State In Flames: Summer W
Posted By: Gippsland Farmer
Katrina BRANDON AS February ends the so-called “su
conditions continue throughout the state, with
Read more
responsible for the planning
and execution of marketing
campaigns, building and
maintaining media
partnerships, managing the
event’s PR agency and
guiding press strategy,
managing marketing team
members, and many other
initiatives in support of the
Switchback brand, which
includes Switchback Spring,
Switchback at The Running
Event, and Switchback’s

☆ ☆ ☆ ☆ ☆ ☆ ☆

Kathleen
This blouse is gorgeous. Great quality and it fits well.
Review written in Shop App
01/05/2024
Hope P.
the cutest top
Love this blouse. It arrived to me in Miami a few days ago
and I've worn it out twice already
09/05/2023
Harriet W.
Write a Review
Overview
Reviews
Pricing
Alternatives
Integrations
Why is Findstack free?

☆ ☆ ☆ ☆ ☆ ☆ ☆

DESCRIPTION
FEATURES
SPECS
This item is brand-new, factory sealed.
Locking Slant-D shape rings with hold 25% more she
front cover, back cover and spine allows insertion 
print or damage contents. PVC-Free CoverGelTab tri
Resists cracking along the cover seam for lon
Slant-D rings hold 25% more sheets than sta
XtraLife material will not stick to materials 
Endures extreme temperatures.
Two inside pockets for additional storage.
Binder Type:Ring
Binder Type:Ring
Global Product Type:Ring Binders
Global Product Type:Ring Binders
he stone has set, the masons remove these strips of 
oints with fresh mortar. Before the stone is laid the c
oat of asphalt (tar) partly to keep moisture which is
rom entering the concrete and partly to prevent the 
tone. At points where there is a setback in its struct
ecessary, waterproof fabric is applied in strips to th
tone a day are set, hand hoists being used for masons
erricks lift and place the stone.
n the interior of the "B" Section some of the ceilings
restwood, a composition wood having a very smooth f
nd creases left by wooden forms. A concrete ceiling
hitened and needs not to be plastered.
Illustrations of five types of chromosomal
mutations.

☆ ☆ ☆ ☆ ☆ ☆ ☆

Take from the material above the lines running from the one with "State In Flames: Summer W" through the one with "Event, and Switchback’s", and repeat them exactly, with nothing else.

State In Flames: Summer W
Posted By: Gippsland Farmer
Katrina BRANDON AS February ends the so-called “su
conditions continue throughout the state, with
Read more
responsible for the planning
and execution of marketing
campaigns, building and
maintaining media
partnerships, managing the
event’s PR agency and
guiding press strategy,
managing marketing team
members, and many other
initiatives in support of the
Switchback brand, which
includes Switchback Spring,
Switchback at The Running
Event, and Switchback’s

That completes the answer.